Abgeschlossen! Dragu hatte sie eingesperrt! Sie presste ein Auge auf das
Schlüsselloch. Er hatte den Schlüssel abgezogen, und sie konnte in die
Bibliothek spähen.
    Sie sah nur
den Tisch. Auf ihm stand aufgeklappt der schwarze Koffer. Das Schnauben und
Saugen kam von dort. Jetzt klappte Dragu den Deckel zu und schob den Koffer
unter den Tisch.
    Was hatte
er vor? Machte er sich daran, den Menschen die Sprache zu stehlen? Sie drückte
das Auge fester an das Schlüsselloch, aber sie konnte nicht mehr erkennen.

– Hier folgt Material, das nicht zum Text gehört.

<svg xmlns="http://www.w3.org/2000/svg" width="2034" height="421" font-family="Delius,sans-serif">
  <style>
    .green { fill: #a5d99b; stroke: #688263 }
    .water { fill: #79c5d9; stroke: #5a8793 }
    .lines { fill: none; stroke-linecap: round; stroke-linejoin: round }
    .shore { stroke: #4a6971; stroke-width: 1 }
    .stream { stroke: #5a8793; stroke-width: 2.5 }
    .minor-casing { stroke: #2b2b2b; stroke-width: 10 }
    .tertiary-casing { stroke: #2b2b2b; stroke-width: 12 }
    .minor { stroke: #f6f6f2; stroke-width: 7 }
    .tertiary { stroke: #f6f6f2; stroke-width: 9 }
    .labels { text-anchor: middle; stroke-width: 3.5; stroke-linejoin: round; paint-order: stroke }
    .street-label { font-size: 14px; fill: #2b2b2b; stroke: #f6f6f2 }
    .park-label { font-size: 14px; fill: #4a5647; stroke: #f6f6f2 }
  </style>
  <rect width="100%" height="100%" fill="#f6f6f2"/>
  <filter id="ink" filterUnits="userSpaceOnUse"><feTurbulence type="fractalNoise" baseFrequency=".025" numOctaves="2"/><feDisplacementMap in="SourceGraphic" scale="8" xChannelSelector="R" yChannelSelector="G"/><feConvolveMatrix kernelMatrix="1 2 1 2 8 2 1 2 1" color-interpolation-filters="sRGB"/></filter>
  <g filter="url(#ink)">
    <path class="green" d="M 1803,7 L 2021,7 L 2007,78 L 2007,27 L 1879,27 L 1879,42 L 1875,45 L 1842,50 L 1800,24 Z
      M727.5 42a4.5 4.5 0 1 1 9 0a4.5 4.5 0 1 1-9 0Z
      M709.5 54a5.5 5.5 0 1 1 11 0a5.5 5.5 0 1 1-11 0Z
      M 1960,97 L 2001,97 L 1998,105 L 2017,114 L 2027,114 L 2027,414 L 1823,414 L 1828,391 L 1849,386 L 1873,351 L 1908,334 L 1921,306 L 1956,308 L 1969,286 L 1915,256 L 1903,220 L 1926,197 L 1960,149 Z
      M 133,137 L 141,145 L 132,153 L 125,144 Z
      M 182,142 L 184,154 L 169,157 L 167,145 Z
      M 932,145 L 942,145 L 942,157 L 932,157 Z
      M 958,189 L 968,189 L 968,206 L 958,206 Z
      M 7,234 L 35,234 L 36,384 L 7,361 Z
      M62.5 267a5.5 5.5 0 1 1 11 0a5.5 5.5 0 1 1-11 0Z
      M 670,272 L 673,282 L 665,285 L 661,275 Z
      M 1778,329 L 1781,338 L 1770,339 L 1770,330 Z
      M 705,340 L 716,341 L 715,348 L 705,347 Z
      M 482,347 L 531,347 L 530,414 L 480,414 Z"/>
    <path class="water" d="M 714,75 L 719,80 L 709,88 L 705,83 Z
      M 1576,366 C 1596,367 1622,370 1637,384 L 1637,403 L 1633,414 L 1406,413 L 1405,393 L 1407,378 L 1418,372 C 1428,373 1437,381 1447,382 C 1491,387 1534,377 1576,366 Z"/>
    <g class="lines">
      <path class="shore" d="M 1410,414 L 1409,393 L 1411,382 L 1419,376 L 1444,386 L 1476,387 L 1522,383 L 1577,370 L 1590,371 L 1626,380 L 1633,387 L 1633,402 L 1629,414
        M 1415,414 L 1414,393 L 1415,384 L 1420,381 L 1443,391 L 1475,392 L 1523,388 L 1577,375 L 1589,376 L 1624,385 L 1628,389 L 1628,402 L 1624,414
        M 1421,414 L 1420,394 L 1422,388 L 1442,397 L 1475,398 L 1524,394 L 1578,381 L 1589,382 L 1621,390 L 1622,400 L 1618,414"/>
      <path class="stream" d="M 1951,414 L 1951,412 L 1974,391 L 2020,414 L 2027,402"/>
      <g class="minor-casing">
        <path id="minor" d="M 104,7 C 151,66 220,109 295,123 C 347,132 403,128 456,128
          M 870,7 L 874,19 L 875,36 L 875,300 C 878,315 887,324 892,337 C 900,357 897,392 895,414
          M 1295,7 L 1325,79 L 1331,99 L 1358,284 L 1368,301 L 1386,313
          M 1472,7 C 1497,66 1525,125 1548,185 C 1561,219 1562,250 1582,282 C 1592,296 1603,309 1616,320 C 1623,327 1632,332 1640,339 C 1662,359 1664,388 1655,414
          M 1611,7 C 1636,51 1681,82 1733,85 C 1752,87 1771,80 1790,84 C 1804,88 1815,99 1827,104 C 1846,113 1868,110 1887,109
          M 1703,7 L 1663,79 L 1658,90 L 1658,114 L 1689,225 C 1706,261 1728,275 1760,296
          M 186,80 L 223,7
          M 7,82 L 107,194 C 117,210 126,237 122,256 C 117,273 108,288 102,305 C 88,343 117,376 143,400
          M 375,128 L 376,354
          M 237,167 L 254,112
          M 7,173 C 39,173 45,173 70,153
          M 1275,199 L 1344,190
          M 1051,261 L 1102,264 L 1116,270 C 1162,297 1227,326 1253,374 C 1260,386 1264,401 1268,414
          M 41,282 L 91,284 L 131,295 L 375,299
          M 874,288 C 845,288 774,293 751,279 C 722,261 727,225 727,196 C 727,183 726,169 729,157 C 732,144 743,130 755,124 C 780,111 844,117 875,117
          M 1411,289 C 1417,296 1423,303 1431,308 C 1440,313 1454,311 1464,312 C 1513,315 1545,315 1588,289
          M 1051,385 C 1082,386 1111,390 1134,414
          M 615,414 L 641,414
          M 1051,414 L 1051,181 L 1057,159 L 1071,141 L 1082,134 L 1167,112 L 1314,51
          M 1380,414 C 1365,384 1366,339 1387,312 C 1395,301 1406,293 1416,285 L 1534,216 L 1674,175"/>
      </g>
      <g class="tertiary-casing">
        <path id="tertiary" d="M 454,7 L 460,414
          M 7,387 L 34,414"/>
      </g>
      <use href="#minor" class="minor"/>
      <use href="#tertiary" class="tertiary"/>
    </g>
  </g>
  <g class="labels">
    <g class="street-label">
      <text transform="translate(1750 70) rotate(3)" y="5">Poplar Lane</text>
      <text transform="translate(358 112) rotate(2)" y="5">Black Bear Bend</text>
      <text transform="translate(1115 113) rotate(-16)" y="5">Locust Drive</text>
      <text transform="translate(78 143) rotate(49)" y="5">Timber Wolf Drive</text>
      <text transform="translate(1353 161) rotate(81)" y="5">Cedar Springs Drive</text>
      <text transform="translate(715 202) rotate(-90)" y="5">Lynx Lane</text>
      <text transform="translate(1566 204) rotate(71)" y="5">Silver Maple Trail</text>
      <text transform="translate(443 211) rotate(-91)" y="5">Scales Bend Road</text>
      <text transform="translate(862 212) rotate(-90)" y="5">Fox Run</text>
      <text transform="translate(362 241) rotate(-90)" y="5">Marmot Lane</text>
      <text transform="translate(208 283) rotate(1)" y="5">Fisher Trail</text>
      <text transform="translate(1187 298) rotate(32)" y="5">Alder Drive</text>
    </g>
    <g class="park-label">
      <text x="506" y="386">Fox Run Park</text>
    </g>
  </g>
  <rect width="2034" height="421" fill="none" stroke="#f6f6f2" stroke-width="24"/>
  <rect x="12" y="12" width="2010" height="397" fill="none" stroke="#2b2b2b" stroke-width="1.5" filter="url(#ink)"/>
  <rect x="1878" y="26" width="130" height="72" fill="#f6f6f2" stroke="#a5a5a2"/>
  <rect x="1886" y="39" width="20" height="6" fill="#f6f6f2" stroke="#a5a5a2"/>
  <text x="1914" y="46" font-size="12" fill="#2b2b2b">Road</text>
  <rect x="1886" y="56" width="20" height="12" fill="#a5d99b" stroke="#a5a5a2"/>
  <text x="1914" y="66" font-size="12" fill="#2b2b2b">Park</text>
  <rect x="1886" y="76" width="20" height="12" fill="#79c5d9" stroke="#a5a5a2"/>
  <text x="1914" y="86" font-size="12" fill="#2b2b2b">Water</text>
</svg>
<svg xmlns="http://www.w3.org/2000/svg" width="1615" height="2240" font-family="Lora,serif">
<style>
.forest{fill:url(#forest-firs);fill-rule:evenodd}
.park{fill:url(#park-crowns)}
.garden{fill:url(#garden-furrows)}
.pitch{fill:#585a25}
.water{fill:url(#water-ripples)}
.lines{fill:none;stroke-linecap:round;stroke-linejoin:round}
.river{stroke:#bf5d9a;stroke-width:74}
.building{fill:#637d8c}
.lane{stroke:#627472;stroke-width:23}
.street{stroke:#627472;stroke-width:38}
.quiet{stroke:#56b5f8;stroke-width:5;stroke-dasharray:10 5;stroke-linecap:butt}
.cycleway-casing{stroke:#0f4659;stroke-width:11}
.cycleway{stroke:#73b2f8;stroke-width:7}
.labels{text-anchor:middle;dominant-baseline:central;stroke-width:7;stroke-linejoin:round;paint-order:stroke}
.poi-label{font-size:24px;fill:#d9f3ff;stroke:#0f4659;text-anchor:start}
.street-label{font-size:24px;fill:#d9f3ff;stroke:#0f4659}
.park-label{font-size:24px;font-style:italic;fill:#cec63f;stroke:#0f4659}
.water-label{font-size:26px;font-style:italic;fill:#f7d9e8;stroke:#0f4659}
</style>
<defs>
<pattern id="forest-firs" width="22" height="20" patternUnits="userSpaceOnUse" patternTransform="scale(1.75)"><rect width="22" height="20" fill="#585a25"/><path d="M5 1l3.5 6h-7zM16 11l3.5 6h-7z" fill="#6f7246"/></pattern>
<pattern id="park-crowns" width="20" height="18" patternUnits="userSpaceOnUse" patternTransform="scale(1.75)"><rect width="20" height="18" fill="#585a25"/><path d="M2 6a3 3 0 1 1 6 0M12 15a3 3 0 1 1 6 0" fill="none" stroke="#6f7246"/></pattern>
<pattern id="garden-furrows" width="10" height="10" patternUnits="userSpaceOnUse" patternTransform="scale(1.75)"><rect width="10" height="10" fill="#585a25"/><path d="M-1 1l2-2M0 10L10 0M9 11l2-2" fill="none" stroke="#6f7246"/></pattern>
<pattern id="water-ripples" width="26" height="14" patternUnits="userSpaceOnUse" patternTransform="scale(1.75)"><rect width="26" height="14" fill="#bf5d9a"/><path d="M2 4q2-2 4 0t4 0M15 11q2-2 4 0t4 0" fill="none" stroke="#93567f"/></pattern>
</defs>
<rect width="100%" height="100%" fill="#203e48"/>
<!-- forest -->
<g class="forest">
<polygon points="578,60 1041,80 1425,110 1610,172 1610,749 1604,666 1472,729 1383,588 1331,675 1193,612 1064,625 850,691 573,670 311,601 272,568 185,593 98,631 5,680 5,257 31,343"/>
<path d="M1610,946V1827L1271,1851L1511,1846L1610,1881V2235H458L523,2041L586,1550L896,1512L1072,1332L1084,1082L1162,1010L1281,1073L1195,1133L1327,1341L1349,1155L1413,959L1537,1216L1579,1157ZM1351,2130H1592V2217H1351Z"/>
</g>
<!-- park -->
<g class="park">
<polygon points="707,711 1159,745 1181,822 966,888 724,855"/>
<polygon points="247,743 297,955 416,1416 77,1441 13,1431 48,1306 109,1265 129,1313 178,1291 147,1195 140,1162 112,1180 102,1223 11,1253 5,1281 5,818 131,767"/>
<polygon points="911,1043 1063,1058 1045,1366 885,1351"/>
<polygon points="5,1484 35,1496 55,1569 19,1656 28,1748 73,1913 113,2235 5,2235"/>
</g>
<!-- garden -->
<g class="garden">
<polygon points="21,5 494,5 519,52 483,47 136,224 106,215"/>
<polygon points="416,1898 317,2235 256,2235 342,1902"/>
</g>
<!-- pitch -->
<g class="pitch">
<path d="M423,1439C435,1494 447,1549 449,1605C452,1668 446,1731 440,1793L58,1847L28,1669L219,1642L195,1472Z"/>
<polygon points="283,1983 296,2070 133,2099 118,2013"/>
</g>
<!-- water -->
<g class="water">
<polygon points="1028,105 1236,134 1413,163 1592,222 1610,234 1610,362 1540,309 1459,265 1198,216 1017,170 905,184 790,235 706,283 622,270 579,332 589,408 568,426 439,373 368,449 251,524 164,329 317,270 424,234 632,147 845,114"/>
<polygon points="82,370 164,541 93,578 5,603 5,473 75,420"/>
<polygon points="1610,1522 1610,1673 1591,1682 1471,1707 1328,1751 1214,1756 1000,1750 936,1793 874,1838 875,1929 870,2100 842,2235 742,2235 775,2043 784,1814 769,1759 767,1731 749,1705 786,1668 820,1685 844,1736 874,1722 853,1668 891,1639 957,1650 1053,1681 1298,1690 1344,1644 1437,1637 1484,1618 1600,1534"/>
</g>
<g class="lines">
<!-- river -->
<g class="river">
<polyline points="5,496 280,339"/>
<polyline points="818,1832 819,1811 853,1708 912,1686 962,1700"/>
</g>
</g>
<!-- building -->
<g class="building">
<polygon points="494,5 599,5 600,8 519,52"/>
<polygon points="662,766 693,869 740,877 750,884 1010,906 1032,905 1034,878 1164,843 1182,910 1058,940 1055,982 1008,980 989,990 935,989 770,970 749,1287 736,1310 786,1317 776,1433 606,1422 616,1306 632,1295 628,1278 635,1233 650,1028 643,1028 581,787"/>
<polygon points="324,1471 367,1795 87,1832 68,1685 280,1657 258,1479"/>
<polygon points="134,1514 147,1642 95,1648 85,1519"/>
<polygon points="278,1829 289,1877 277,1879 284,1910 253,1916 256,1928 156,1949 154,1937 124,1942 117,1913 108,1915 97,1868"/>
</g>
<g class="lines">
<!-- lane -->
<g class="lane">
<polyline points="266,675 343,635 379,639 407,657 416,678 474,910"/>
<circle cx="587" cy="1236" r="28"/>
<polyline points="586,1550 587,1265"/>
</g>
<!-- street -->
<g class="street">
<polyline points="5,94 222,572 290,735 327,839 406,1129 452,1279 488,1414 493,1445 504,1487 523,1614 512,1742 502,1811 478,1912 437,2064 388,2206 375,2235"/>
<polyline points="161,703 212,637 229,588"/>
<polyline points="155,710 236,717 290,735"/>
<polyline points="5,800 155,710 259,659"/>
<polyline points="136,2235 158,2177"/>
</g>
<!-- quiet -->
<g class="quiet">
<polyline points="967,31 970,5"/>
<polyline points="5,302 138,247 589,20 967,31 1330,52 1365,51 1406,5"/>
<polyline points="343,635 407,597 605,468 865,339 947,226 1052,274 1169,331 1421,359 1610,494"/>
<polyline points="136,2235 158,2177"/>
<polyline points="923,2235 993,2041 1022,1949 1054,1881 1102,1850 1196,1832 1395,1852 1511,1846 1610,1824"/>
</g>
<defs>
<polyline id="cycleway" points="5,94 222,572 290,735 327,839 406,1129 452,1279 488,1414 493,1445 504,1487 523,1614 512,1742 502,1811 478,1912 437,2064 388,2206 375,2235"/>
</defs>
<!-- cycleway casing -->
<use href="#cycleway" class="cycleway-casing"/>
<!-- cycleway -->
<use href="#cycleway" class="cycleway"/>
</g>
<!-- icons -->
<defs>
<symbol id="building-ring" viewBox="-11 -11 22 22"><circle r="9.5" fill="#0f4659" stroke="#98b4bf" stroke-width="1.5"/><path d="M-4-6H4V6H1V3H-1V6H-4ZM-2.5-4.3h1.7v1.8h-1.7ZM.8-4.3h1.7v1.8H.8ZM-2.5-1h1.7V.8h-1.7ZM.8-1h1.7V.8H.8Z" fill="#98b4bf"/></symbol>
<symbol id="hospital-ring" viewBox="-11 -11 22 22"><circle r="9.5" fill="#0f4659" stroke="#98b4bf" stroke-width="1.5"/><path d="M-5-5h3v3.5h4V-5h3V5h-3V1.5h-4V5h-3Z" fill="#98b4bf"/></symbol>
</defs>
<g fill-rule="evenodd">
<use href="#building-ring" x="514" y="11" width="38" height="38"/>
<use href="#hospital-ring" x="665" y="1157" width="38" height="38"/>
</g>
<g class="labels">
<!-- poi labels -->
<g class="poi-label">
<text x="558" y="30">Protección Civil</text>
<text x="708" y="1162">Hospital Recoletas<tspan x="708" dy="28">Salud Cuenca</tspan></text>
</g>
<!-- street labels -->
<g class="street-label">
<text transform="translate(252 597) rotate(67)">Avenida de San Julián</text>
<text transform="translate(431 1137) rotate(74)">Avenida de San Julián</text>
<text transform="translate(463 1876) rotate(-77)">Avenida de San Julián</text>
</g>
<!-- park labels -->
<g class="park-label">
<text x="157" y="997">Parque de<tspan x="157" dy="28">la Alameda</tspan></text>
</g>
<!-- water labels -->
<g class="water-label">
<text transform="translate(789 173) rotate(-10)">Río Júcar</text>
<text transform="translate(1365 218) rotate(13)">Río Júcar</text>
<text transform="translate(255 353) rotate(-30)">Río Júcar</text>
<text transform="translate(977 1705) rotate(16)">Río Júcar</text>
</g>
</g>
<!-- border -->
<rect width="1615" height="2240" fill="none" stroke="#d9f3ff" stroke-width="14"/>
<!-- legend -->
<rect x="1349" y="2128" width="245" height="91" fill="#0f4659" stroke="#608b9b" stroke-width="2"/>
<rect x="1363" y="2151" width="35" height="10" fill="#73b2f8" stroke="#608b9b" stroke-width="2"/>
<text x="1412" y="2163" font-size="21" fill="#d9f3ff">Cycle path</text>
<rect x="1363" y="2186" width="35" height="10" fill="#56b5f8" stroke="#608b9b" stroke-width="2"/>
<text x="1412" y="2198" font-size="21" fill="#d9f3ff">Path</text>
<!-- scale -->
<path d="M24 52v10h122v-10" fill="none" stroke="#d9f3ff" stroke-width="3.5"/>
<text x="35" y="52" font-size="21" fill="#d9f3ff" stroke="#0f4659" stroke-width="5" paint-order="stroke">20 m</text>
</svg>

Dragus Verhalten verriet große Unruhe. Er ging hastig in der Bibliothek auf und
ab.
    Plötzlich
kamen andere, schwerfällige Schritte hinzu. Jemand betrat den Raum, jemand, der
hörbar ein Bein nachzog.
    »Es ist uns
also wieder jemand in die Falle gegangen?«, hörte sie den nächtlichen Besucher
fragen. Ihr Magen krampfte sich zusammen beim Klang seiner Stimme.
    Sie schaute
wieder durch das Schlüsselloch. Umsonst, sie musste sich damit begnügen zu
lauschen.
    »Willst du nicht
antworten?«, fragte der nächtliche Besucher.
    »Es ist ein
Mädchen, fast noch ein Kind«, murmelte Dragu und schwieg. Offenbar wollte er
nicht mehr preisgeben.
    »Aha, hat
wieder mal eine kleine Göre angebissen«, sagte der Fremde und lachte gellend.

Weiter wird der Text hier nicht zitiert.